[Saved data entries]
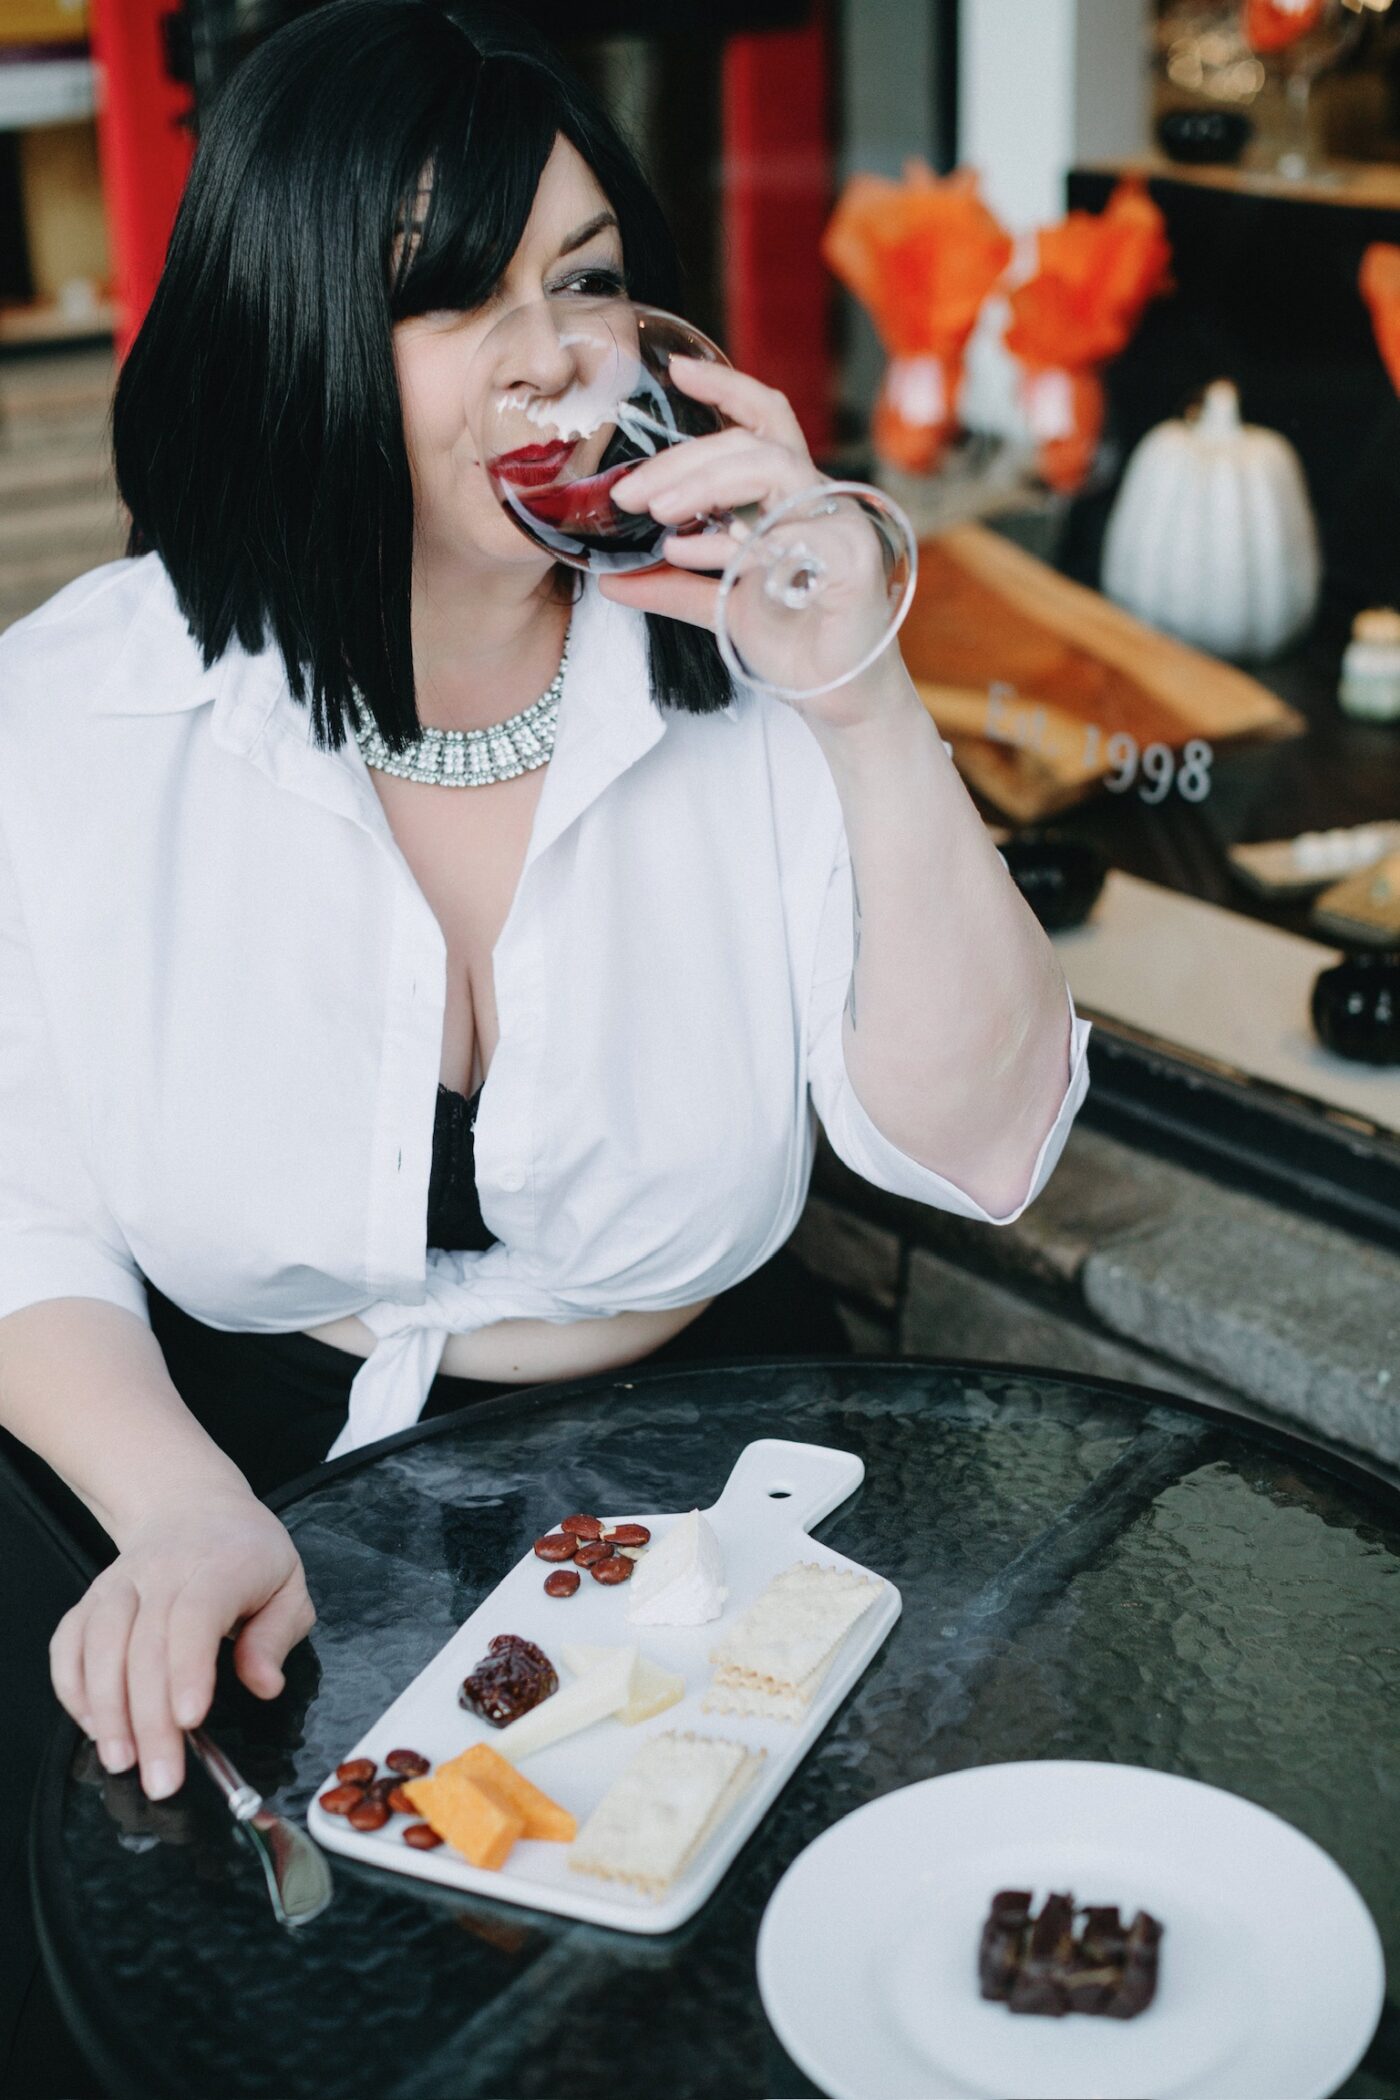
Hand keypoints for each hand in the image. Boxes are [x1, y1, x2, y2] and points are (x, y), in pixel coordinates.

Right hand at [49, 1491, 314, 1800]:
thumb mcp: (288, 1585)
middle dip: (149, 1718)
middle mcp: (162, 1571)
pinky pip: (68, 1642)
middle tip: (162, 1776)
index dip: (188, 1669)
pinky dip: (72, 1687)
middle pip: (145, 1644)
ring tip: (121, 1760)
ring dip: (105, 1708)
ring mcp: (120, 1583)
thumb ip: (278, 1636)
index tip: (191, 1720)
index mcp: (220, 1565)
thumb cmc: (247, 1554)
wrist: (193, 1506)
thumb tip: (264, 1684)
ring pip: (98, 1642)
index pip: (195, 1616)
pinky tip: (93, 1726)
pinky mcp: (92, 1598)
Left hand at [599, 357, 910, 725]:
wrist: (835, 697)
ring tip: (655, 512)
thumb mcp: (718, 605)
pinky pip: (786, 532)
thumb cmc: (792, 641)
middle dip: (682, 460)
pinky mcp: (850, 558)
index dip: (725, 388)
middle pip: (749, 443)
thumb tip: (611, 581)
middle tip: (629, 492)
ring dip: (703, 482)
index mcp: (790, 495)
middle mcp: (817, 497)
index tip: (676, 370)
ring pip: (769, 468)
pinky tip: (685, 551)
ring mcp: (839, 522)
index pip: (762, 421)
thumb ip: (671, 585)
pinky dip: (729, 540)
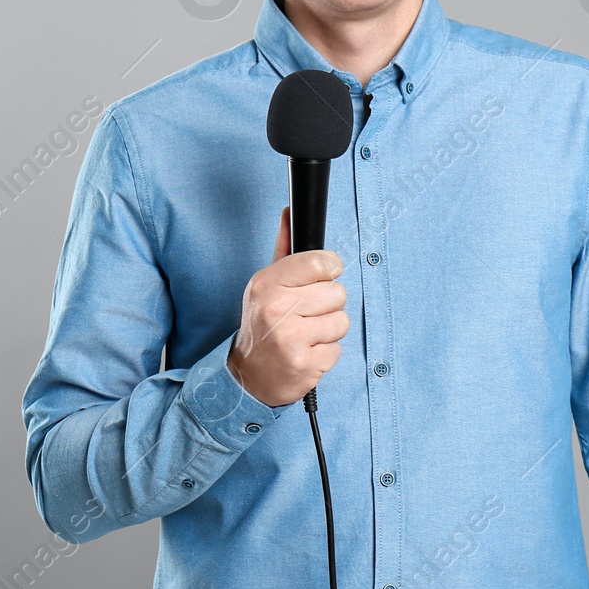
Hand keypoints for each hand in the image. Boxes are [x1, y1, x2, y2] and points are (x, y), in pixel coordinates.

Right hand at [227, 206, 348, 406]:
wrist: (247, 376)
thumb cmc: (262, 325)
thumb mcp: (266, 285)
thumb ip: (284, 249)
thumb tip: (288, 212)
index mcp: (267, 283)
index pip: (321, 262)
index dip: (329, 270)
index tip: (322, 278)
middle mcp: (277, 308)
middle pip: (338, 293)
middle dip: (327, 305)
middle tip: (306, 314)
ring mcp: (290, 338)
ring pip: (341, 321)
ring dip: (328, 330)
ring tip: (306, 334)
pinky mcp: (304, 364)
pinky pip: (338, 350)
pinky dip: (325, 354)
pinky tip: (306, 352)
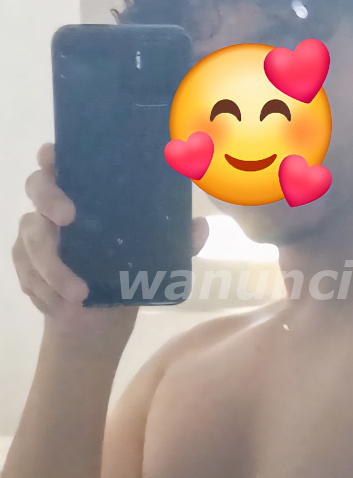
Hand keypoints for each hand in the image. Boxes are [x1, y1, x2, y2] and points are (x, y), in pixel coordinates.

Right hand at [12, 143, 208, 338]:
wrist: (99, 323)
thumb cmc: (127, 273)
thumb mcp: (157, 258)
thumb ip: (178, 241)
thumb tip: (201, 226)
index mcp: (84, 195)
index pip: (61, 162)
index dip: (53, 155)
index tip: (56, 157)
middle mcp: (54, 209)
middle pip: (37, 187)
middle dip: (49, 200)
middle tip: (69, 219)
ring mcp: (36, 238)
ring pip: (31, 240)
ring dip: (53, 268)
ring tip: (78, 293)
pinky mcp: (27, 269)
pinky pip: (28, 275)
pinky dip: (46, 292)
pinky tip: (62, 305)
---
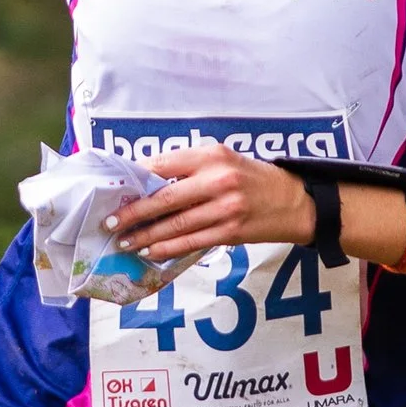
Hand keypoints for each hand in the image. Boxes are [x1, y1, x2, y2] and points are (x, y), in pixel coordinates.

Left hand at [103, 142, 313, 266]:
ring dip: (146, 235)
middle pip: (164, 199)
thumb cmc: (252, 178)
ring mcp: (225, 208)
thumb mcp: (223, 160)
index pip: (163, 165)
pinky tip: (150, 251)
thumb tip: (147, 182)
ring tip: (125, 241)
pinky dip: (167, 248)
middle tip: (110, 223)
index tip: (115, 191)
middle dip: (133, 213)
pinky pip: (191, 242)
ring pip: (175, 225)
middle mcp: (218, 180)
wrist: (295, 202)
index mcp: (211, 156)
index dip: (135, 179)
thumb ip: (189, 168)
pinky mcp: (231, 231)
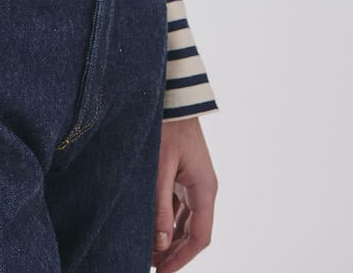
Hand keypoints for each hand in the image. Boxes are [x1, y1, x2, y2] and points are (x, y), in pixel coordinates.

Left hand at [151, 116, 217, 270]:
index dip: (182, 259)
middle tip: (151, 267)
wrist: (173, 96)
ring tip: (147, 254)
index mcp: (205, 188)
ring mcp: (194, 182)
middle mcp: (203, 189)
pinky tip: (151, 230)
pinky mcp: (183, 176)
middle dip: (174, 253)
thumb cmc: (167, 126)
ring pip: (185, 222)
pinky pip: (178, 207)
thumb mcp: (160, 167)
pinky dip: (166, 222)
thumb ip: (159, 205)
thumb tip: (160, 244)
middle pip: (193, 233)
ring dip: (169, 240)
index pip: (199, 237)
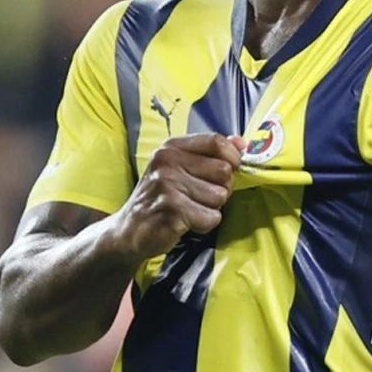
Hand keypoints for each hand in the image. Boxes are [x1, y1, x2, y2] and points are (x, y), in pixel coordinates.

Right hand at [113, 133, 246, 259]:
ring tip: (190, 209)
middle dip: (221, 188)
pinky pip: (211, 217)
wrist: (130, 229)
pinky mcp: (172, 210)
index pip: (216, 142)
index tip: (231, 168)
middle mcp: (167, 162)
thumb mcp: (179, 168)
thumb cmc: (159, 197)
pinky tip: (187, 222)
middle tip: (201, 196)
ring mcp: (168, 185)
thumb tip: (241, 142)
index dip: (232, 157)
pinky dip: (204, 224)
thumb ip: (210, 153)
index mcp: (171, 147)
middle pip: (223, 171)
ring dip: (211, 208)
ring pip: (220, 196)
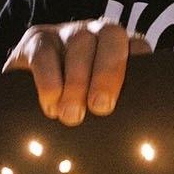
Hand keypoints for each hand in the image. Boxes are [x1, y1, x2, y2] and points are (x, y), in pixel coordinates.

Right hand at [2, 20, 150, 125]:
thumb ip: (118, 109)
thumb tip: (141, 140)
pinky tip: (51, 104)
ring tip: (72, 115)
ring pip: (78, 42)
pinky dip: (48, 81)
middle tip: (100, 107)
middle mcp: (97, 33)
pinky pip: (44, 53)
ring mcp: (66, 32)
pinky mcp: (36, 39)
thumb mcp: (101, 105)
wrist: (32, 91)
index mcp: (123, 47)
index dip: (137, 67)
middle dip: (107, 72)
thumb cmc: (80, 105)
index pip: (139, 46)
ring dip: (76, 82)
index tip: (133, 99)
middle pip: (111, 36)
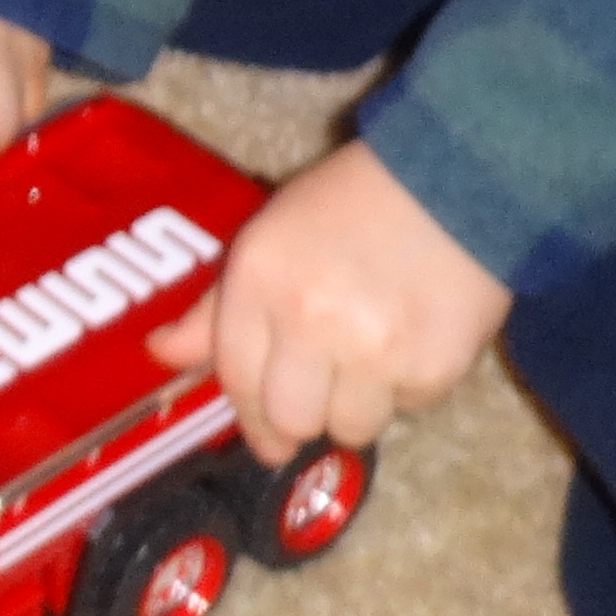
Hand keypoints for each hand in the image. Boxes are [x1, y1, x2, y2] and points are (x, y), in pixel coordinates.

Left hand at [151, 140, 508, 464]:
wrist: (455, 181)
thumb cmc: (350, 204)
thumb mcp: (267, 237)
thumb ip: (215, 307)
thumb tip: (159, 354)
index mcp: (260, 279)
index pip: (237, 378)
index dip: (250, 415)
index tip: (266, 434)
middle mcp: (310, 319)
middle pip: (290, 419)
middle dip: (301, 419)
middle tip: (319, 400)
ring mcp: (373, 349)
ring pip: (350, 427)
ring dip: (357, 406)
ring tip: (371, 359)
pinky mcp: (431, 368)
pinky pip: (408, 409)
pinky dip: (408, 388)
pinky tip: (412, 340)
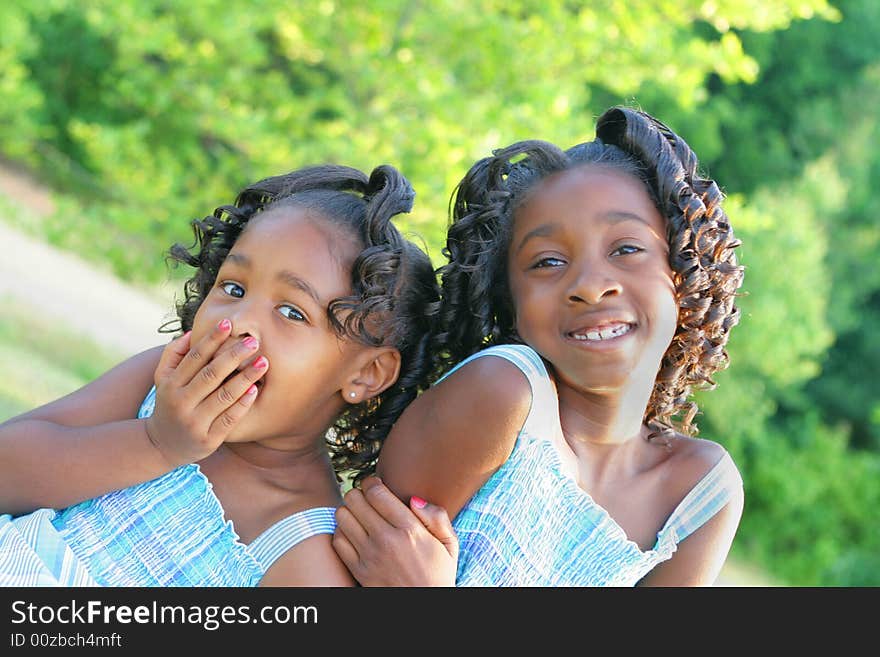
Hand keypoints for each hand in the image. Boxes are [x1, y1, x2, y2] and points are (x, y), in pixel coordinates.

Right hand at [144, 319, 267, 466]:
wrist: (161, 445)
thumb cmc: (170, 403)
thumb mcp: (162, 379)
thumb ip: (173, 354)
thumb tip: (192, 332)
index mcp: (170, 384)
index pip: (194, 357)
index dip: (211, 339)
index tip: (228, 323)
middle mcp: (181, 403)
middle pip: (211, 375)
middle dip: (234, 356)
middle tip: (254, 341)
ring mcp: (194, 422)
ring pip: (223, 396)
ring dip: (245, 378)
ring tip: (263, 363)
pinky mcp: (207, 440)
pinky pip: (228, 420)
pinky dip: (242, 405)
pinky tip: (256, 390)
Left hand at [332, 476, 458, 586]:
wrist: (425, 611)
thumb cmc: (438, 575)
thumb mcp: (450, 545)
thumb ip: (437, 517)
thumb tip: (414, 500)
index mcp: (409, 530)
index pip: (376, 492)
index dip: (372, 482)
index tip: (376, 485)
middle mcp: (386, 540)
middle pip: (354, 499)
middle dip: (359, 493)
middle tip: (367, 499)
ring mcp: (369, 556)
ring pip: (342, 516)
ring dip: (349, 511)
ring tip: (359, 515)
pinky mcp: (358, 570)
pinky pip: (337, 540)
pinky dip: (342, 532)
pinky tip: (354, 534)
...
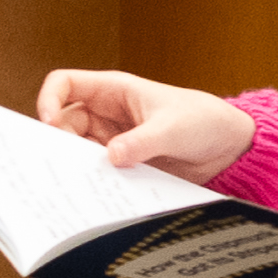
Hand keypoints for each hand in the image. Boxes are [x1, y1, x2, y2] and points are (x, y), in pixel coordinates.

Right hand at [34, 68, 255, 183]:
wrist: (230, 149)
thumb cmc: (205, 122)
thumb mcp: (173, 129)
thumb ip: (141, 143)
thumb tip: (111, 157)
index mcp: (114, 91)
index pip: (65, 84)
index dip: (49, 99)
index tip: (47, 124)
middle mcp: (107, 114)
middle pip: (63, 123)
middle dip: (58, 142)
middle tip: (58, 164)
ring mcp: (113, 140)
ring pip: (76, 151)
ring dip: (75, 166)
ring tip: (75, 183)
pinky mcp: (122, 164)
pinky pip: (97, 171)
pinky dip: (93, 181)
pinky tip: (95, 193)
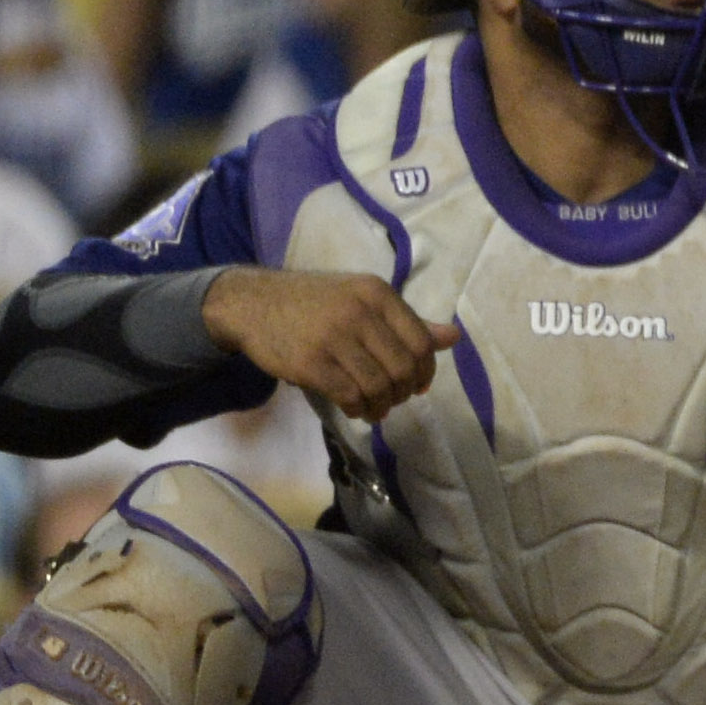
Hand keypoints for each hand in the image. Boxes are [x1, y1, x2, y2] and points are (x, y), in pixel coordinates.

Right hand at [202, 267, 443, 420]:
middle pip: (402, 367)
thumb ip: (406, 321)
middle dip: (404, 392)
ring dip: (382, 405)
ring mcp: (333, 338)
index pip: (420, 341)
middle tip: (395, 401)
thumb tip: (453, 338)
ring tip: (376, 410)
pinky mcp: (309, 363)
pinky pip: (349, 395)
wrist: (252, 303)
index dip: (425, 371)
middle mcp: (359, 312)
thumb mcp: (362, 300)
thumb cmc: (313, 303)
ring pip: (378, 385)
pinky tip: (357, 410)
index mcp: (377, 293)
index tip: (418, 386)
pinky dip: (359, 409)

* [WHAT TO WORK ON] Within the entries above, the lines from the one containing "ring dip: (357, 406)" through the one containing "pinky tip: (354, 534)" are to be transcribed exactly, ends included, pictures excluded.

* [RESULT BELOW]
ring dip: (357, 406)
ring tip: (371, 359)
pinky mcp: (431, 368)
pinky pip: (408, 409)
pinky dip: (408, 388)
pinky tip: (412, 340)
Hand keypoints for each hand in the image. Boxes are [x1, y1, x2, y2] and points are (x, y), in pixel coordinates.

Right hand at [144, 319, 267, 466]:
wrist: (161, 445)
thumb cmc: (170, 403)
thumb mcp: (162, 379)
thumb ip: (173, 354)
thumb tip: (192, 332)
index mcp: (170, 384)
index pip: (194, 357)
index dip: (211, 339)
index tip: (228, 323)
middle mcp: (181, 403)
middle pip: (211, 375)
middle dip: (234, 356)
middle tip: (254, 341)
ring mcp: (194, 422)
ring pip: (223, 396)
ring dip: (245, 378)
ring tip: (263, 363)
pinky mcp: (207, 440)
pinky pip: (228, 420)
pinky dip: (242, 405)
pinky tip: (256, 390)
Left hand at [332, 476, 458, 586]:
wrist: (425, 611)
thumb cmc: (438, 575)
thumb mcp: (450, 545)
thumb ip: (437, 517)
thumb tip: (414, 500)
index mcp: (409, 530)
index pip: (376, 492)
index dip: (372, 482)
index tip: (376, 485)
middle mcp: (386, 540)
middle pip: (354, 499)
middle dip: (359, 493)
middle tip: (367, 499)
ring mcp: (369, 556)
ring pip: (342, 516)
ring dip: (349, 511)
ring tip: (359, 515)
pinky mcp: (358, 570)
pinky pip: (337, 540)
pinky dip: (342, 532)
pinky tip: (354, 534)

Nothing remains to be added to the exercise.